C'est dans les « bureaux de conception spéciaux » que les principaux bombardiers soviétiques de la Seconde Guerre mondiale Pe-2 et Tu-2 ont été développés, que le canon antichar de 45 mm a été modernisé, et que le char amphibie T-37, le canon automoteur ISU-152 et bien d’autres armements ont vu le jour. Cependant, la liste des développements de « charachkis » ne se limite pas aux seules armes. C’est ici qu’on a élaboré la finition des bureaux du commissariat du peuple à l'intérieur, la salle de conférences du Kremlin de Moscou et des datchas gouvernementales sur l'île Kamenny à Leningrad (désormais Saint-Pétersbourg).

ISU-152

Les ordres de développement provenaient à la fois du Kremlin et des autorités régionales. Ainsi, le Comité central du Parti communiste d'Abkhazie a émis une commande pour concevoir les intérieurs du paquebot Sébastopol, de yachts et de bateaux G-4 pour le NKVD, mission qui fut couronnée de succès.

Dessin de la vedette lance-torpilles G-5

Une situation paradoxale est apparue : un nouveau chasseur destiné à l'armée de l'air soviétique pouvait être mis au point simultanément par plusieurs bureaux de conception, dont l'un était constitué d'« ennemis du peuple » vivant et travaillant derrière les barreaux. Souvent, les groupes de condamnés réussissaient même mieux que leurs collègues en liberté.

Avion Pe-2

Après la fin de la Seconde Guerre mondiale, des « charachkis » ont commencé à apparaître sur le territoire de la zone d'occupation soviétique en Allemagne, ainsi qu'en URSS elle-même, des spécialistes allemands y travaillant (principalement dans la construction de moteurs, la création de missiles balistiques et d'armes atomiques). Certains d'entre eux faisaient partie des prisonniers de guerre, d'autres sont venus travailler volontairement pour l'ancien ennemi. Ils bénéficiaient de bonnes conditions de vie (selon les critères soviétiques) et d’un salaire. Néanmoins, leur liberté était assez sévèrement limitée : même les scientifiques qui avaient droit à des vacances étaient obligés de les passer exclusivement sur le territoire de leur village - le NKVD les suivait de près.

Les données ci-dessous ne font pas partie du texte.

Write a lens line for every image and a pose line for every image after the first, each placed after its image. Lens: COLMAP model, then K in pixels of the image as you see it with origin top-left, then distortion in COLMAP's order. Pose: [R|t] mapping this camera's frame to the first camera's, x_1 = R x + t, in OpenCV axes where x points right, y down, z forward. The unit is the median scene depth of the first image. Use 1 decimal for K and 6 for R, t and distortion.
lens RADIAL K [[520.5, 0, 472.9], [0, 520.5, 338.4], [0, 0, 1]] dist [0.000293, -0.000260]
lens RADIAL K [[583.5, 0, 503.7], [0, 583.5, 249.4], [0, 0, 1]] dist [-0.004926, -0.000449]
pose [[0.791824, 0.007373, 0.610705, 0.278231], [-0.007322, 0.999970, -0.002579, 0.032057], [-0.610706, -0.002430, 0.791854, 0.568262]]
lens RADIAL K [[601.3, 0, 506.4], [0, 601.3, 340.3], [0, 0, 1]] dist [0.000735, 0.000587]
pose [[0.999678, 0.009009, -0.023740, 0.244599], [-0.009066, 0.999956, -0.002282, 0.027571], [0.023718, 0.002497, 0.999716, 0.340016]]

La commune de travail numéro 2 du NKVD

Un projet réussi créé en prison se transformait souvent en billet vers la liberté pour le scientifique et ses collègues. Les spécialistes libérés ont été innocentés (il y a eu des exceptions : Vladimir Petliakov, sorti en 1940 et décédé tragiquement deux ans plus tard, n'a été totalement acquitté qu'en 1953), et leurs droits et leur emploi leur ont été restitués. De plus, pour leurs réalisations, ces anciens condamnés ont même parfois reçu l'une des plus hautes distinctions de l'URSS - le prix Staline, passant du statut d’« ennemis du peuple » à celui de héros nationaux.

Le constructeur Vladimir Petliakov (1891-1942)

L'histoire des « charachkis » a pris fin avec la mort de Staline. Après 1953, toutes les institutions de ce type ont été fermées. Beaucoup d'entre elles ont été converties en instituts de recherche ordinaires et poursuivent aujourd'hui encore leurs activités.